You might call it the nematode dinner bell defense. The chemicals tell every nematode within range that dinner is ready and rootworm larvae are on the menu.
This is great news for the nematodes, but a new vulnerability for the resistant rootworm – something agricultural economists call a “fitness cost,” a tradeoff that explains how a newly acquired trait costs an organism something in development or ability to reproduce.
Breeding corn to grow bigger ears, for example, may have implications for the corn’s future. It may lose certain traits that smaller-eared corn maintains.
“This is the first case where we saw some sort of fitness cost associated with resistance – and it’s a different slant on fitness cost than anybody thought of before,” Hibbard said. “The only reason the nematodes are targeting these resistant insects is that they are doing more damage.”

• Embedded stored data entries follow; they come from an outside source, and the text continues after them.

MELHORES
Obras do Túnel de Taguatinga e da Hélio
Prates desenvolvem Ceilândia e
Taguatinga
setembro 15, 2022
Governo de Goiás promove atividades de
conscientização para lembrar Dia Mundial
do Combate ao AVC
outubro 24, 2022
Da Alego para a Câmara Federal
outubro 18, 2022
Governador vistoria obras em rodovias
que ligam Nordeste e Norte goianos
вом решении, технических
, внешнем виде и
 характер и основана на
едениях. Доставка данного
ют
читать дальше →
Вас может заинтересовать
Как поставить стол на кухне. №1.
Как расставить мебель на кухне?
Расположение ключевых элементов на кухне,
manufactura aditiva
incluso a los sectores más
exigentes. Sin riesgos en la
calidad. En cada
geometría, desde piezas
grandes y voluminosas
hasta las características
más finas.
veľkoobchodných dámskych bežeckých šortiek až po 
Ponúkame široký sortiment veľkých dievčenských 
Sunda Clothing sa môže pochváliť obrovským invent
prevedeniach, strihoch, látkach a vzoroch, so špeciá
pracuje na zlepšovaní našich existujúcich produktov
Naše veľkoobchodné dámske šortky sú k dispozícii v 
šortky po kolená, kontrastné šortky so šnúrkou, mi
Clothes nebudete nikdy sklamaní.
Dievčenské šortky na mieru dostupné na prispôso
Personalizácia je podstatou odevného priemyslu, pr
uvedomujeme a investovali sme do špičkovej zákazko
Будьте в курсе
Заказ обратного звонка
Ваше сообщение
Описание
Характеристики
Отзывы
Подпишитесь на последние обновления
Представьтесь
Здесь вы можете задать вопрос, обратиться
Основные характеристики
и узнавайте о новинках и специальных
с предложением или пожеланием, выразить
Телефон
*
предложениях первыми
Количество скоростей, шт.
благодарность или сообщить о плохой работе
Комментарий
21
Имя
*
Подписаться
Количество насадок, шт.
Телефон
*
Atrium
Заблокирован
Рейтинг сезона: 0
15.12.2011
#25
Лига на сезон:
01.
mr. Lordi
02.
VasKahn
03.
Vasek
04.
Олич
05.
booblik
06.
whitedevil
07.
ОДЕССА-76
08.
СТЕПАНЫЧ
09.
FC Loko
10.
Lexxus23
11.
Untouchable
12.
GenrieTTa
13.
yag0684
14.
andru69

In a battle below the ground, tiny nematodes attack a rootworm, which is trying to feast on the roots of a corn plant.
The Western Corn Rootworm’s resistance to this hybrid corn has exposed it to another layer of defense – the compounds that are emitted only to beckon nematodes when this resistant rootworm attacks. The compounds are not emitted when non-resistant insects attack the corn because the damage to the plant is not great enough to trigger the defense.
“So if you use the right cultivar with these nematodes, you have a chance to control this resistant population,” Hiltpold said. “It’s a way to manage this resistant pest and it is less likely to evolve further resistance.”
Nematodes are expensive to introduce as an applied defense, though, Hiltpold said. They are not an economical way of prophylactically managing Western Corn Rootworm populations.
But they can be used to treat problem areas and pockets of resistance, he said.
Some growers are suspicious of nematodes and reluctant to encourage them in any way, Hiltpold said. And to be sure, certain nematodes are a threat to soybeans, for example. But the nematodes drawn by these corn plants are not plant eaters. They are insectivores.
UD Prof. Ivan Hiltpold studies the pests that attack corn, which is a staple of diets in the United States and much of the world. Growers planted 89.1 million acres of corn in the United States in 2018, according to the U.S. Department of Agriculture.
And they can be another weapon in the corn grower’s arsenal.
“This is just another component of an integrated pest management approach,” said Hibbard. “This will help kill some resistant insects. But right now, the natural populations of nematodes aren’t big enough to manage rootworms well. You need multiple approaches.”
The Western Corn Rootworm is not a significant problem for corn in Delaware, Hiltpold said. It does not like sandy soil. But he is interested in exploring whether nematodes could be helpful to another big Delaware crop – watermelons.
“The more angles you use to control insects or pests, the more sustainable your management will be,” Hiltpold said.
About the researcher
Ivan Hiltpold is an assistant professor of entomology and wildlife ecology in the University of Delaware’s College of Agriculture and Natural Resources. He earned his master’s degree in behavior, ecology and evolution and his doctorate in entomology and chemical ecology at the University of Neuchâtel, Switzerland, his hometown. He later served as a research fellow at the Hawkesbury Institute for the Environment at Western Sydney University in Australia and had postdoctoral fellowships at the University of Neuchâtel and the University of Missouri before joining the University of Delaware faculty in 2016.